Trust yourself enough to realize that your objective and logical side chose this person to represent you, but also realize that your emotional side will react when your attorney tells you something that you do not want to hear.
Your mantra should be: “I am emotionally involved in this situation, and rightfully so, but I cannot evaluate this situation rationally or objectively. I have a well trained and experienced attorney that my rational and objective side chose. I need to listen to my lawyer.
As the old saying goes, “Somebody who represents himself has a fool for a client.” I believe that this is true, even if the client is a long time attorney. That is exactly why I put my trust in Attorneys Mike Bruno and Nick Dodosh. I also listened to what they told me and took their advice, as difficult as that was.
If the client starts to step into the attorney’s shoes and insists on making key decisions about how the case should be handled, then guess who is running the show: the fool. Not a good situation to put yourself in.

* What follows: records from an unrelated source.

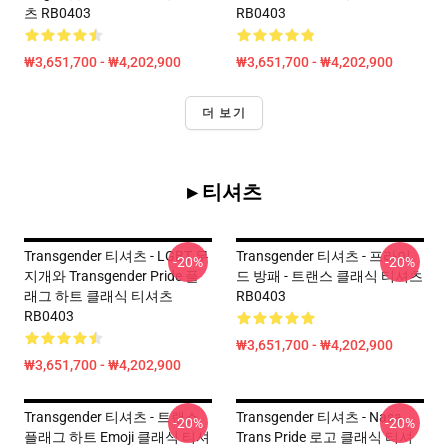
츠 RB0403
RB0403
₩3,651,700 - ₩4,202,900
₩3,651,700 - ₩4,202,900
더 보기
▸ 티셔츠
Transgender 티셔츠 - LGBT 무
Transgender 티셔츠 - 프라이
-20%
-20%
지개와 Transgender Pride 플
드 방패 - 트랜스 클래식 티셔츠
래그 하트 클래식 티셔츠
RB0403
RB0403
₩3,651,700 - ₩4,202,900
₩3,651,700 - ₩4,202,900
Transgender 티셔츠 - 트랜스
Transgender 티셔츠 - Nasa
-20%
-20%
플래그 하트 Emoji 클래식 티셔
Trans Pride 로고 클래식 티셔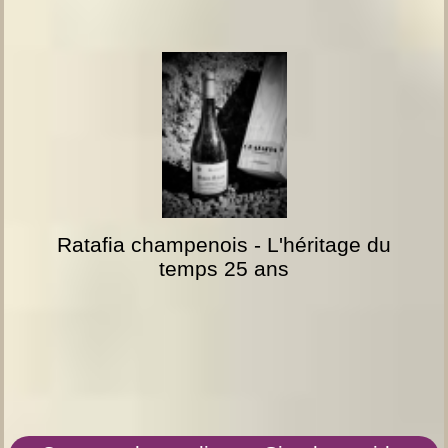
Ratafia champenois - L'héritage du
temps 25 ans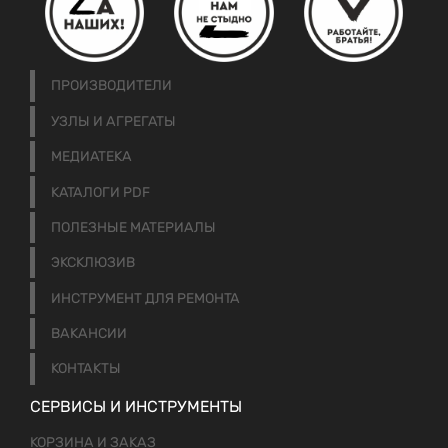
ПРОИЗВОДИТЕЛИ
УЗЛЫ И АГРЕГАТЫ
МЕДИАТЕКА
КАТАЛОГИ PDF
ПОЛЕЗНЫЕ МАТЕРИАЛЫ
ЭКСКЛЮЗИВ
ИНСТРУМЕНТ ДЛЯ РЕМОНТА
ВАКАНСИИ
КОНТАКТЫ
СЕРВИСЫ И ИНСТРУМЕНТЫ
КОРЗИНА И ЗАКАЗ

Lesson to be learned: Letting your attorney take the lead and listening to his advice can be difficult, but it is essential.

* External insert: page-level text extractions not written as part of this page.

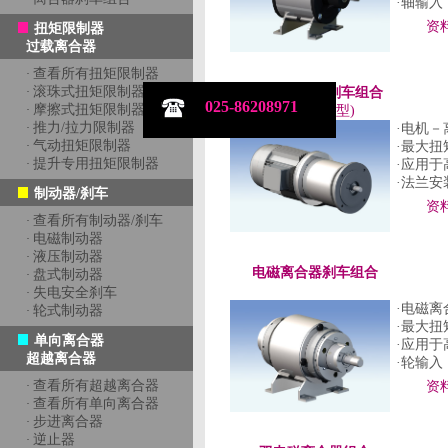
·轴输入
资
扭矩限制器
过载离合器
查看所有扭矩限制器
·
滚珠式扭矩限制器
·
电机-离合器-刹车组合
025-86208971
摩擦式扭矩限制器
·
(法兰安装型)
推力/拉力限制器
·
·电机
气动扭矩限制器
·
·最大扭
提升专用扭矩限制器
·
·应用
·法兰安
制动器/刹车
资
查看所有制动器/刹车
·
电磁制动器
·
液压制动器
·
电磁离合器刹车组合
盘式制动器
·
失电安全刹车
·
·电磁
轮式制动器
·
·最大扭
单向离合器
·应用
超越离合器
·轮输入
查看所有超越离合器
·
资
查看所有单向离合器
·
步进离合器
·
逆止器
·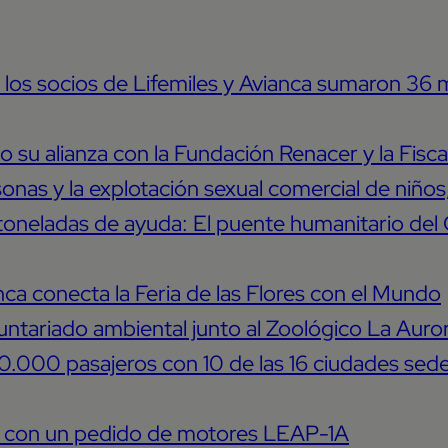
, los socios de Lifemiles y Avianca sumaron 36 m
 su alianza con la Fundación Renacer y la Fiscal
sonas y la explotación sexual comercial de niño
toneladas de ayuda: El puente humanitario del 
a conecta la Feria de las Flores con el Mundo
luntariado ambiental junto al Zoológico La Aur
000 pasajeros con 10 de las 16 ciudades sede 
a con un pedido de motores LEAP-1A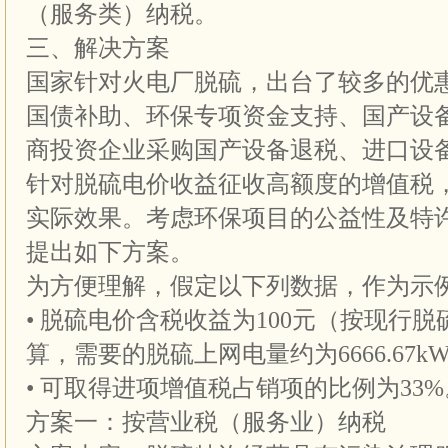
（服务类）纳税。
三、解决方案
国家针对火电厂脱硫，出台了较多的优
国债补助、环保专项资金支持、国产设
商投资企业采购国产设备退税、进口设
针对脱硫电价收益征收高额度的增值税
实际效果。考虑环保项目的公益性及特
提出如下方案。
为方便理解，假定以下列数据，作为示
• 脱硫电价含税收益为100元（按现行脱硫电
算，需要的脱硫上网电量约为6666.67k
• 可取得进项增值税占销项的比例为33%
方案一：按营业税（服务业）纳税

Allowing your attorney to take the reins and following their advice may be the most challenging thing that you will ever do. There is good reason for this: you are likely going through one of the most difficult times of your life. I myself am an attorney so it was especially difficult for me to hand over control to Attorney Bruno and Attorney Dodosh. I had to put the emotion aside and put on my “logic hat.”
When I look back on the two years spent over my son’s case, I now know that there is no logic hat. Letting your attorney take the lead and listening to their advice can be difficult, but it is essential.